A jury had originally awarded $5 billion to the nearly 33,000 fishermen, Native Alaskans and landowners brought together in the class-action lawsuit against ExxonMobil, and the U.S. Court of Appeals for the 9th Circuit reduced the amount to $2.5 billion.
The Exxon Valdez oil tanker left the port of Valdez, Alaska, late on the evening of March 23, 1989, loaded with 53 million gallons of crude oil. Capt. Joseph Hazelwood, who had been drinking that night, was in charge when the nearly 1,000-foot vessel aground on a reef, and nearly 11 million gallons of oil flowed into Prince William Sound. It was the worst oil spill in North America.
Stevens said that, given the facts of the case, the damages should have been upheld.

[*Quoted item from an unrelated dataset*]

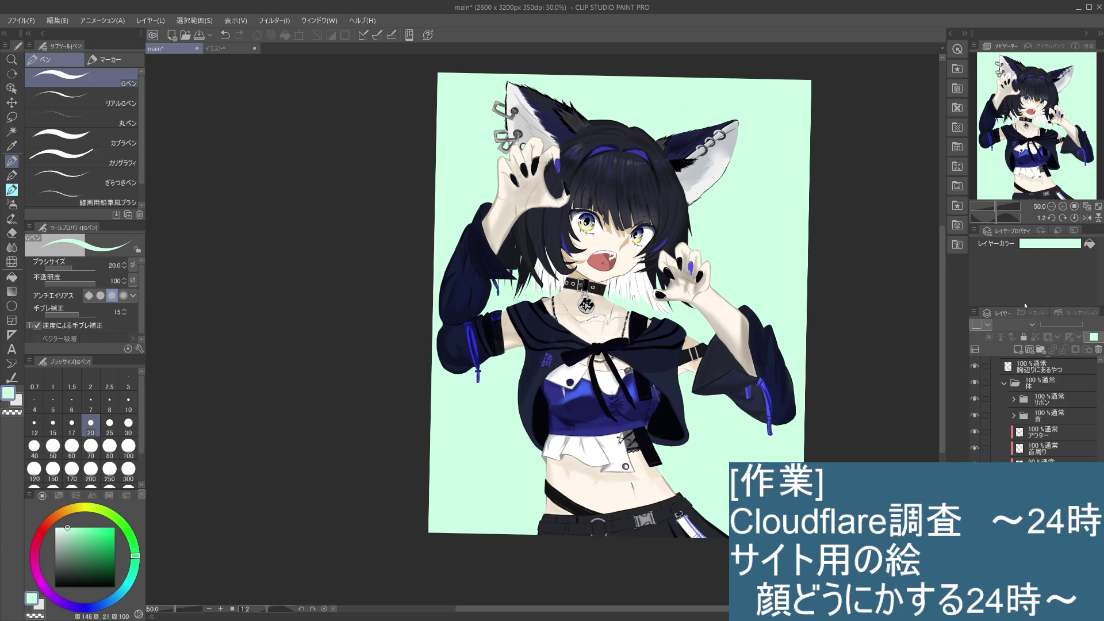
pyautogui.click(90, 507)
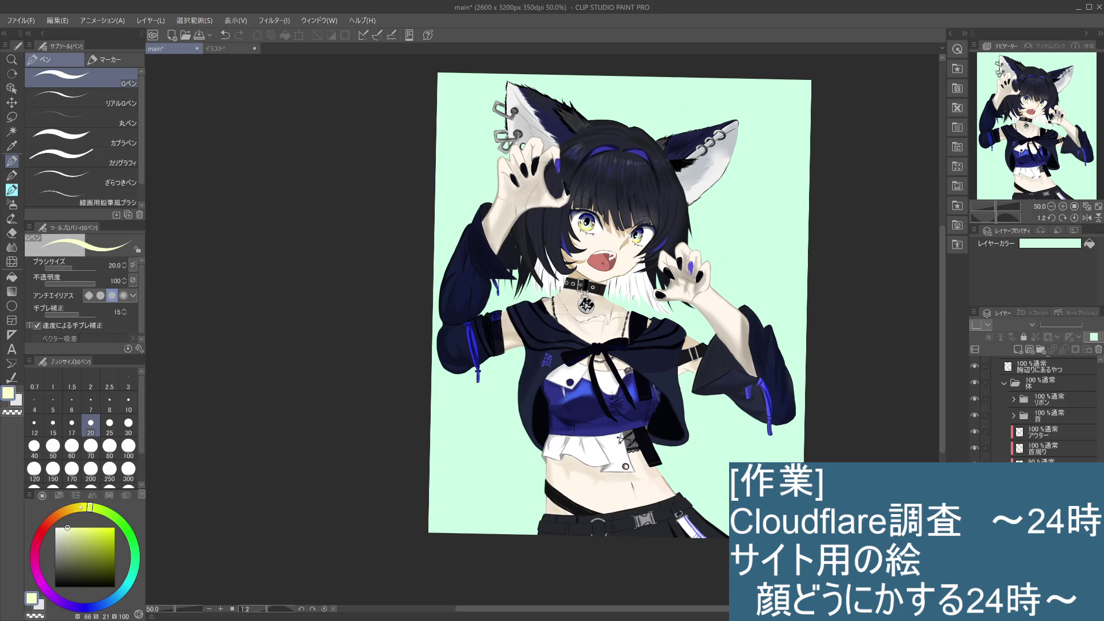
pyautogui.click(1089, 244)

ExxonMobil, through its Washington attorney Walter Dellinger, argued it had been punished enough. The company said it has paid $3.4 billion in cleanup costs and other penalties for the oil spill, which polluted 1,200 miles of Alaskan coastline.
Alaska politicians denounced the decision.
“Today's ruling adds insult to injury to the fishermen, communities and Alaska natives who have been waiting nearly 20 years for proper compensation following the worst environmental disaster in our nation's history,” Sens. Ted Stevens and Lisa Murkowski and Rep. Don Young, who are all Republicans, said in a joint statement.